Objectives: This study aimed to determine the prevalence, severity, predictability, and preventability of local ADRs to ICS and their associated risk factors.

Methods: Patients with asthma who need ICS were enrolled. Study patients were interviewed with open-ended questions to assess local ADRs to ICS at baseline and each follow-up visit, once a month for three months. Causality (Naranjo’s algorithm and WHO scale), severity (Hartwig SC scale), predictability (based on the frequency of occurrence of ADR and history of drug exposure), and preventability (Schumock and Thornton criteria) of local ADRs were assessed. Bivariate analysis and subsequently multivariate logistic regression were used to identify the risk factors for local ADRs to ICS.

Results: A total of 243 patients (134 female) were included in the study. A total of 74 local ADRs were observed in 59 patients (a prevalence of 24.3%). The most common local ADRs included the feeling of thirst (14.8%), followed by cough during inhalation (8.6%) and taste disturbance (4.5%). All ADRs were predictable and mild in severity. Preventability assessment found 85.1% of local ADRs as ‘probably preventable’. Two out of five patients who had ADRs reduced or skipped doses because of the discomfort, despite their physician’s recommendation to continue their regular dose of ICS. Age >41 years, use of MDI without spacer, and use of budesonide were identified as the risk factors for developing ADRs to ICS.

Conclusion: Local ADRs to ICS were observed in approximately one in four patients with asthma.
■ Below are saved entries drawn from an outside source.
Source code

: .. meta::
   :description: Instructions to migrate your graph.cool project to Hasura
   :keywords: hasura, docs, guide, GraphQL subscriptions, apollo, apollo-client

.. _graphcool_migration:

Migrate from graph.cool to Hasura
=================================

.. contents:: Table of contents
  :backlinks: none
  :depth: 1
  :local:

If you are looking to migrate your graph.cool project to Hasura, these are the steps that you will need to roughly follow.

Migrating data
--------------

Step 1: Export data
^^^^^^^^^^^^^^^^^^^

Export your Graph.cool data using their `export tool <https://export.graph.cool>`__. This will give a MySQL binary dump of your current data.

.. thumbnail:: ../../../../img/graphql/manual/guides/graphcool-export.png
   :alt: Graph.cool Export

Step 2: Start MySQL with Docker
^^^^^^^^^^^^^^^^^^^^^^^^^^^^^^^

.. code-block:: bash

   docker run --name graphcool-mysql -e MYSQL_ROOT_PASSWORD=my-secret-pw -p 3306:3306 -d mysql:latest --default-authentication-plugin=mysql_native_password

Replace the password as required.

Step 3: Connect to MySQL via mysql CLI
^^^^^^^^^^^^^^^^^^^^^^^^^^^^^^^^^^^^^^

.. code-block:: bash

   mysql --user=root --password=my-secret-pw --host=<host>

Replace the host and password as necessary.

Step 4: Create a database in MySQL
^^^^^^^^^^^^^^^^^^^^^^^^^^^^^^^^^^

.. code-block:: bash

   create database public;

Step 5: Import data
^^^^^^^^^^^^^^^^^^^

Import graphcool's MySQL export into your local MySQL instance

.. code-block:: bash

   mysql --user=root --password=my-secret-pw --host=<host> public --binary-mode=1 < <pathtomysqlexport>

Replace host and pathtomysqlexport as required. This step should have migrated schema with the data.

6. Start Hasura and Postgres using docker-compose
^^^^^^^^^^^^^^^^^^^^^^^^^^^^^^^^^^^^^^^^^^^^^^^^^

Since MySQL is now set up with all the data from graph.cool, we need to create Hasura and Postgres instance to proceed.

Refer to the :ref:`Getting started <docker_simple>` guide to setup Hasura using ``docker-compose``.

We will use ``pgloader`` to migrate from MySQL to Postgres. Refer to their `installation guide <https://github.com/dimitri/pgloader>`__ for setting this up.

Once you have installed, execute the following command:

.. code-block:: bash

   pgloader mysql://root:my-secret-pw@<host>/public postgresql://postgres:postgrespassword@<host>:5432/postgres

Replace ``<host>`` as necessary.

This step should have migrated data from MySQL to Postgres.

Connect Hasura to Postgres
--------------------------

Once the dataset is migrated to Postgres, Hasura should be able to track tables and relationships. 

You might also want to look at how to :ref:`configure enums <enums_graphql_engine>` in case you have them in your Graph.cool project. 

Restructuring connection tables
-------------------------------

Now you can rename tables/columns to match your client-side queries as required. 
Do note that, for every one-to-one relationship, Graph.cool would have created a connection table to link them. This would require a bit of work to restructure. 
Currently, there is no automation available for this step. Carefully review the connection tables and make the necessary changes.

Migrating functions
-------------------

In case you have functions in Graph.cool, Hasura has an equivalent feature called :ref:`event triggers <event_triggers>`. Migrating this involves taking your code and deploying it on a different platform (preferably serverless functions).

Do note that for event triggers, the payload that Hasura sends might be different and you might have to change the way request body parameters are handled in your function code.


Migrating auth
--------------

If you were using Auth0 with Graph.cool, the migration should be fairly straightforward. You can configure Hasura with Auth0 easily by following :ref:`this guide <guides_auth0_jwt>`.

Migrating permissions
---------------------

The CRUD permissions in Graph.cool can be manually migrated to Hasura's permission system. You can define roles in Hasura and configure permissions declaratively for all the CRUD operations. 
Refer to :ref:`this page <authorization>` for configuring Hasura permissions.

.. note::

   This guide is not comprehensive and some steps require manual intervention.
Two out of five patients who had ADRs reduced or skipped doses. Strategies to prevent local ADRs to ICS should focus on patients aged >41 years, receiving budesonide, and using MDI without a spacer. We need to establish standards on the best practices for preventing ADRs, such as identifying the most suited device or ICS that is best tolerated by the individual patient and identifying the least ICS dose that maintains ideal asthma control.

Keywords: Asthma, inhaled corticosteroids, ICS, drug safety, adverse drug reactions, local ADRs, ICS therapy.